Pais já financiam escolas
Rui Martins, dirigente da Confederação Nacional Independente de Pais e Encarregados de Educação, diz que simplesmente não percebe as palavras do primeiro-ministro. "Não há margem de manobra para uma maior participação dos pais no financiamento da educação. Os pais já financiam uma parte", diz. Como assim? Rui Martins explica: pagam manuais, refeições e, em tempos de crise, são cada vez mais chamados a "contribuir com bens essenciais que os orçamentos que as escolas têm" não suportam - "Papel higiénico, por exemplo.
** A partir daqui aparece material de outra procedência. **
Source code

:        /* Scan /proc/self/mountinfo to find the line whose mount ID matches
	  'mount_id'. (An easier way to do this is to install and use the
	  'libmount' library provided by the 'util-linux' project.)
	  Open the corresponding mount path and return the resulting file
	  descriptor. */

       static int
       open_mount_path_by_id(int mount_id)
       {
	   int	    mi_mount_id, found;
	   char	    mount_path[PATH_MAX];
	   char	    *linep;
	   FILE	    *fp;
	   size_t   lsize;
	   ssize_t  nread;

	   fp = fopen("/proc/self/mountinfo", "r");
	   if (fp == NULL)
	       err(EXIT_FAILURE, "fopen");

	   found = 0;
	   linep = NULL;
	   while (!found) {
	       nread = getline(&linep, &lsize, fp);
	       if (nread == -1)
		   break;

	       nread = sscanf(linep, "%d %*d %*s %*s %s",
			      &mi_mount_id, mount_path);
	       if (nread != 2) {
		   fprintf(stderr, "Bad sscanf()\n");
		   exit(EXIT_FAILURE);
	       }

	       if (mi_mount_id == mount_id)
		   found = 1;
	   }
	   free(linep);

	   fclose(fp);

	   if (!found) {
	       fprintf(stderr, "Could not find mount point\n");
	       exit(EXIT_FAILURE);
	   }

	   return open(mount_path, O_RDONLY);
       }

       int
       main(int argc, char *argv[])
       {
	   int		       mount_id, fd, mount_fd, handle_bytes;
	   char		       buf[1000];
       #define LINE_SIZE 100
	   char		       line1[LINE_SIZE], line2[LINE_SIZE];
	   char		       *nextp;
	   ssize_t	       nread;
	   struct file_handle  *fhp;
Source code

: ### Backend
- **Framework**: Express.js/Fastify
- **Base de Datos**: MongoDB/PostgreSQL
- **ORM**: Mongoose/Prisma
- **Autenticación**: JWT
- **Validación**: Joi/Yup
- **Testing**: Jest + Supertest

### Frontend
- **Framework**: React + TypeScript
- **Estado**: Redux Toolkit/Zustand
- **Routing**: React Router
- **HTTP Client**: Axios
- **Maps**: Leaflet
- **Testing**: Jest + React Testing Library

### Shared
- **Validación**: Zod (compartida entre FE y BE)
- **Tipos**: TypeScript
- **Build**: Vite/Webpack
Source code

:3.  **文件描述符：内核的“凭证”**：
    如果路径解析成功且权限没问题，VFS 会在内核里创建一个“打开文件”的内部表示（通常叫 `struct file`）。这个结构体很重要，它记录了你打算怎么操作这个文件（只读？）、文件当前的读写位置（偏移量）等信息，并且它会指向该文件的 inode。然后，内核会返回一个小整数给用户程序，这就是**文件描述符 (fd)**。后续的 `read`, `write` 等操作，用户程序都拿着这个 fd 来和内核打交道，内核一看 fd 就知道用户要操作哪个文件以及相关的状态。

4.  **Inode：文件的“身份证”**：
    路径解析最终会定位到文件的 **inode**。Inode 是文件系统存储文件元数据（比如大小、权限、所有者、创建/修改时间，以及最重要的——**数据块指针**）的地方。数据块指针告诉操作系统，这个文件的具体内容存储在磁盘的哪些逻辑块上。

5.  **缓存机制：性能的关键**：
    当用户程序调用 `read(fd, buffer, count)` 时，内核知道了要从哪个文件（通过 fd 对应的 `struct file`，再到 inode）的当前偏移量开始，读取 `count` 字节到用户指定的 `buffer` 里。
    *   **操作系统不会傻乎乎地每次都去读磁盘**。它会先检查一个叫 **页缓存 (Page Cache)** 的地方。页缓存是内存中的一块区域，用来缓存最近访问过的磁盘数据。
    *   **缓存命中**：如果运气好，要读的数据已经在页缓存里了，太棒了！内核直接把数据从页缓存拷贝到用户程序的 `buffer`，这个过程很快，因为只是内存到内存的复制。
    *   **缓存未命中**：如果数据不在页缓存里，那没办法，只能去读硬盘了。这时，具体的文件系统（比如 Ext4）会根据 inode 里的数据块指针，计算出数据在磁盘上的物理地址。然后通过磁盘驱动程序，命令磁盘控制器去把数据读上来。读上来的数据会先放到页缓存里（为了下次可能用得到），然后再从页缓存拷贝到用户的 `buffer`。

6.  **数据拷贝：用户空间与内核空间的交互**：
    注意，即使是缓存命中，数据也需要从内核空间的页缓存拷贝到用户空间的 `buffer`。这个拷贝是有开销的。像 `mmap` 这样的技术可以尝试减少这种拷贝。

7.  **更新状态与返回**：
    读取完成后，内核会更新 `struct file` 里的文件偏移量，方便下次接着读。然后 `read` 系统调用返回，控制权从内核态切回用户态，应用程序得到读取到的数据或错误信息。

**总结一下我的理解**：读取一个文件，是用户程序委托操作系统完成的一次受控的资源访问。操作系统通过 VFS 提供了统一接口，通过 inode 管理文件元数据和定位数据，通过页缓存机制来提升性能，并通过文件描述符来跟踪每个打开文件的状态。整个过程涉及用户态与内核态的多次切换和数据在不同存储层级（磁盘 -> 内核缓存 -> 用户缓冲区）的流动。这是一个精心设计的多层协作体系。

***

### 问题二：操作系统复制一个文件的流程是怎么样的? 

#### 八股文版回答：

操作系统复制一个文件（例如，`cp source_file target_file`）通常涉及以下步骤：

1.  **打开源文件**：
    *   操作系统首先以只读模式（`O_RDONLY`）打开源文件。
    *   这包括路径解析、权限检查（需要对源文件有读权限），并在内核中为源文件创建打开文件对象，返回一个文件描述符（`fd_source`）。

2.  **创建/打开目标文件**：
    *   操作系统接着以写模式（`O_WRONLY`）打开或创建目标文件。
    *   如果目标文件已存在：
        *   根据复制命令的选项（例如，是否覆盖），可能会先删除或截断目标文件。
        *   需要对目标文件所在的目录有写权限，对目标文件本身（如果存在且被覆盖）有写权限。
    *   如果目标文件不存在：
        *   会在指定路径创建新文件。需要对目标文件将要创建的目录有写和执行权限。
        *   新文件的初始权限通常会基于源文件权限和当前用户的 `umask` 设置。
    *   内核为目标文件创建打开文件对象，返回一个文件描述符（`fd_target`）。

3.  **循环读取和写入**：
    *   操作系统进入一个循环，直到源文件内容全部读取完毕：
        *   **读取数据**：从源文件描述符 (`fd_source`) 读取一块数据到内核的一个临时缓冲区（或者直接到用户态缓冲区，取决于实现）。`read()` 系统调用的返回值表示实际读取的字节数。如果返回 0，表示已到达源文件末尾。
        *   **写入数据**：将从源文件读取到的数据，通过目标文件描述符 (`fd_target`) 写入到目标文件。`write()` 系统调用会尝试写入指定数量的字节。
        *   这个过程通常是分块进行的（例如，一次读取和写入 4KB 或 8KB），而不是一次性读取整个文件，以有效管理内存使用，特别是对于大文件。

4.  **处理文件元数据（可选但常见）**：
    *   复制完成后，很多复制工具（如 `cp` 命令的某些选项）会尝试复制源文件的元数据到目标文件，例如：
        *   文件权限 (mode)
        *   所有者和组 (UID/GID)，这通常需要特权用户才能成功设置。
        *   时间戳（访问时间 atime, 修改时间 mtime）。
Há várias escolas no país a pedir aos pais para levarem papel higiénico."
Para Rui Martins, o Governo está "a atacar a escola pública". E a convicção deste encarregado de educação não se prende apenas com as intenções relacionadas com os futuros cortes. "Já se aumentou o número de crianças por turma, já se diminuiu o número de auxiliares... isso já é atacar a escola pública."
Sem nada ter sido ainda decretado quando à repartição do financiamento, Adelino Calado, que é director do agrupamento de escolas de Carcavelos, confirma que "os pais já estão, neste momento, a ajudar a financiar as escolas". Isto acontece porque, explica, as escolas estão a ter "uma série de limitações" para adquirir materiais necessários ao seu funcionamento, como por exemplo papel para fotocópias.
Estas dificuldades derivam não de problemas de orçamento, mas sim de uma série de "obrigações legais" relacionadas com a central de compras do Estado, a que as escolas têm de recorrer para as suas aquisições. Como não estão a conseguir realizá-las, o mais provável é que a taxa de execução dos seus orçamentos seja este ano inferior. Ou seja, acrescenta Adelino Calado, vai traduzir-se para o Estado numa "poupança significativa", já que as verbas não gastas terão de ser devolvidas pelas escolas. com A.S.